There was a washstand, with a mirror, twelve by fifteen inches, placed above it, a pine bureau, a couple of wooden chairs, and a cane-seated rocking-chair.

“There, my dear, what do you say to that?” asked Mrs. O’Keefe, complacently. “All nice and comfortable as you would wish to see.”

“It is—very nice,” said Florence, faintly, sacrificing truth to politeness.

“And who do you think used to live here?” asked the apple-woman.

“I’m sure I don’t know.”

“The bearded woman in the dime museum,” answered Mrs. O’Keefe, nodding her head. “She lived with me three months, and she furnished the room herself. When she went away she was hard up, and I bought the furniture of her cheap. You remember Madam Berger, don’t you, Dodger?”

“Oh, yes, I seen her often.”

“She got twenty-five dollars a week, and she’d ought to have saved money, but she had a good-for-nothin’ husband that drank up all her hard earnin’s.”

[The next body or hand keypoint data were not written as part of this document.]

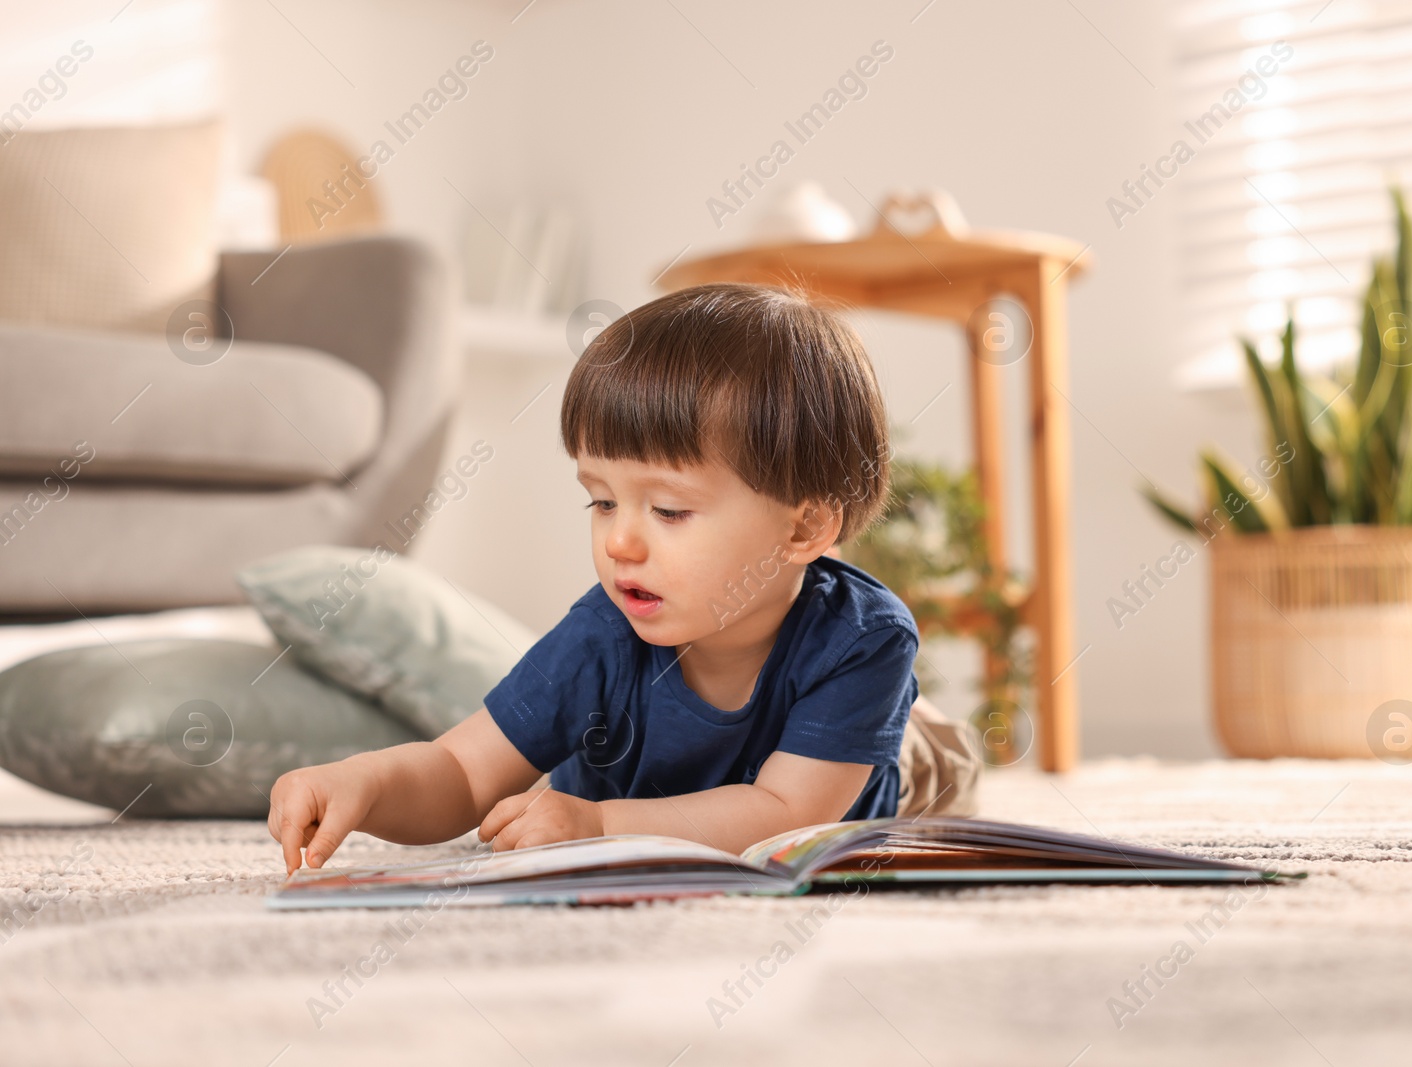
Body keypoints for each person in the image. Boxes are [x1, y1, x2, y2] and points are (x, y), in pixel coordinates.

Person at [268, 282, 976, 875]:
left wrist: (598, 823)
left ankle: (913, 719)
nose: (620, 539)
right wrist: (365, 780)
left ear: (802, 529)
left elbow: (784, 816)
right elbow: (461, 771)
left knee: (942, 761)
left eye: (669, 509)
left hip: (865, 778)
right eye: (601, 499)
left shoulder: (861, 639)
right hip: (667, 787)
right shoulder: (602, 634)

“I hope she didn’t drink herself,” said Florence, who shuddered at the idea of succeeding a drunken tenant.

“Not a drop. She was a good, sober lady, if she did work in a dime museum. She only left here two weeks ago. It isn’t every one I’d be willin’ to take in her place, but I see you’re a real leddy, let alone that Dodger recommends you. I hope you’ll like the room, and I’ll do all I can to make things pleasant. You can go into my room any hour, my dear, and do your little cookin’ on my stove. I s’pose you’ll do your own cookin’?”